このため、接着剤の選択の幅を広くとることができる。具体的には、参考例の生理用ナプキンにおいては、上記弾性部材を固定する接着剤としては、スチレン−ブタジエン系、天然ゴム系、オレフィン系、ポリイソブチレン系等のホットメルト粘着剤を自由に用いることができ、表面側へのしみ出しの恐れが小さい為、融点90℃程度の低融点タイプから230℃程度の高融点タイプまで適用可能となる。
塗工坪量においても、表面材直接塗工の場合、数g/m2 程度が上限となるのに対し、粘着強度確保の為数十g/m2 程度まで塗工可能となる。

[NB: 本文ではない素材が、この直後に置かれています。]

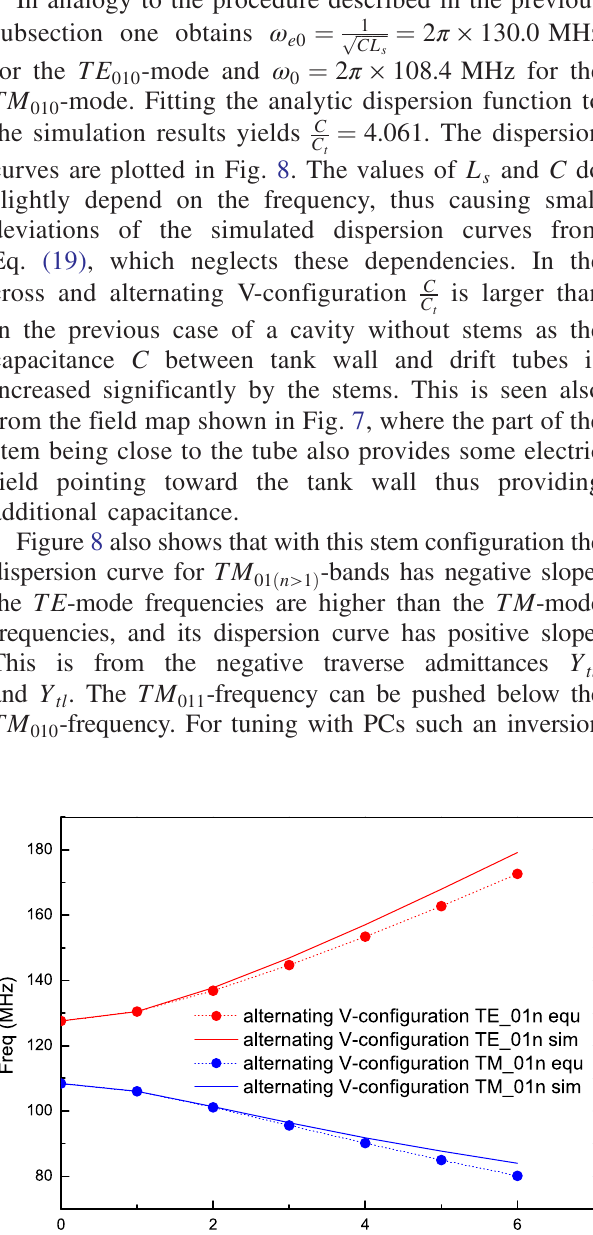
FIG. 9. Field and current pattern for two different TE -modes with constant V-configuration. (a): resonator between tube and upper part of the tank with the basic frequency of 149.2 MHz. (b): resonator between tube and lower part of the tank with the basic frequency of 65.0 MHz. (c): current pattern for case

上記弾性部材25を上記弾性部材付設シート28に固定するには、上記接着剤塗工坪量は、3〜25g/m2 が効果的であり、5〜18g/m2 が特に好適となる。塗工坪量が3g/m2 より少ないと弾性部材が接着されず、25g/m2 より多いと固定した部分が硬くなって使用感を損なう。
【0023】
また、上述の如く吸収層2は直接ショーツなどに固定されておらず、防漏層3を介して固定されているので、着用者が動いても、防漏層3はショーツ等の動きに追従するが、吸収層2は直接追従せず、着用者の動きによる影響が少ない。従って、吸収層2がずれてしまうことが少なく、フィット性に優れたものである。特に、上記物品固定部34の幅を上記固定部21の幅よりも広くした場合には、防漏層3が着用者の動きに追従する割合を最小限に押さえることができるので特に効果的である。また、吸収層2の側縁にまで吸収体24が位置しているので、特に横漏れ防止性に優れたものである。
【0024】
参考例の生理用ナプキンは、上記弾性部材25を接着剤を介して上記弾性部材付設シート28に接着した後、固定部に位置する吸収体24の表面側及び自由縁部22に位置する吸収体24全体を覆うように上記弾性部材が固定された上記弾性部材付設シート28を配し、更に表面シート23で全体を覆って吸収層2を形成し、別に防漏層3を形成した後、該吸収層2と該防漏層3とを接着剤を用いて固着することにより製造することができる。
尚、上記の製造方法に制限されることはなく、例えば、表面シートの片面に、弾性部材が固定された弾性部材付設シートを、該弾性部材が固定された面と反対側の面が該表面シートに当接するように配し、上記表面シートと弾性部材付設シートとを同時に(一緒に)折り曲げて吸収体を覆うことにより、製造することもできる。
【0025】
次いで、図4を参照して本発明の生理用ナプキンの一実施形態について説明する。
ここで、図4は、本発明の一実施形態としての生理用ナプキンを示す幅方向断面図である。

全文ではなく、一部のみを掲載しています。